Information
☆ ☆ ☆ ☆
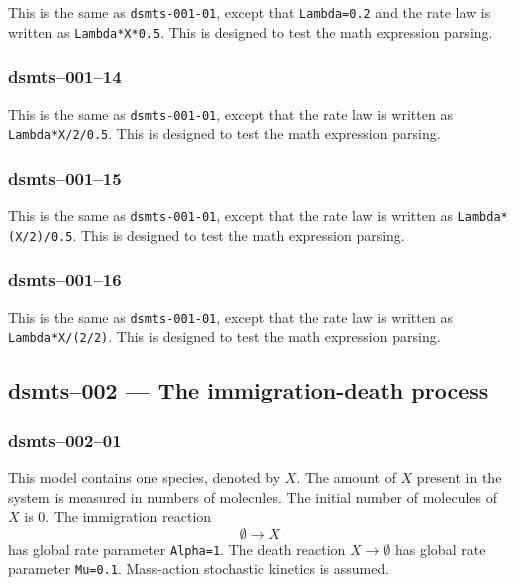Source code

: This is the same as \verb$dsmts-001-01$, except that \verb$Lambda=0.2$
and the rate law is
written as \verb$Lambda*X*0.5$. This is designed to test the math
expression parsing.


\subsubsection{dsmts--001--14}

This is the same as \verb$dsmts-001-01$, except that the rate law is
written as \verb$Lambda*X/2/0.5$. This is designed to test the math
expression parsing.


\subsubsection{dsmts--001--15}

This is the same as \verb$dsmts-001-01$, except that the rate law is
written as \verb$Lambda*(X/2)/0.5$. This is designed to test the math
expression parsing.


\subsubsection{dsmts--001--16}

This is the same as \verb$dsmts-001-01$, except that the rate law is
written as \verb$Lambda*X/(2/2)$. This is designed to test the math
expression parsing.


\subsection{dsmts--002 --- The
immigration-death process}

\subsubsection{dsmts--002--01}

This model contains one species,
denoted by $X$. The amount of $X$ present in the system is measured in
numbers of molecules. The initial number of molecules of $X$ is $0$. The
immigration reaction 
\[
\emptyset \longrightarrow X
\]
 has global rate parameter \texttt{Alpha=1}. The death
reaction $X\longrightarrow \emptyset$ has global rate parameter
\texttt{Mu=0.1}. Mass-action stochastic kinetics is assumed.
☆ ☆ ☆ ☆
The task
A verbatim transcription of the records, pictures excluded, is the required output.

Solution below
Source code

: This is the same as \verb$dsmts-001-01$, except that \verb$Lambda=0.2$
and the rate law is
written as \verb$Lambda*X*0.5$. This is designed to test the math
expression parsing.


\subsubsection{dsmts--001--14}

This is the same as \verb$dsmts-001-01$, except that the rate law is
written as \verb$Lambda*X/2/0.5$. This is designed to test the math
expression parsing.


\subsubsection{dsmts--001--15}

This is the same as \verb$dsmts-001-01$, except that the rate law is
written as \verb$Lambda*(X/2)/0.5$. This is designed to test the math
expression parsing.


\subsubsection{dsmts--001--16}

This is the same as \verb$dsmts-001-01$, except that the rate law is
written as \verb$Lambda*X/(2/2)$. This is designed to test the math
expression parsing.


\subsection{dsmts--002 --- The
immigration-death process}

\subsubsection{dsmts--002--01}

This model contains one species,
denoted by $X$. The amount of $X$ present in the system is measured in
numbers of molecules. The initial number of molecules of $X$ is $0$. The
immigration reaction 
\[
\emptyset \longrightarrow X
\]
 has global rate parameter \texttt{Alpha=1}. The death
reaction $X\longrightarrow \emptyset$ has global rate parameter
\texttt{Mu=0.1}. Mass-action stochastic kinetics is assumed.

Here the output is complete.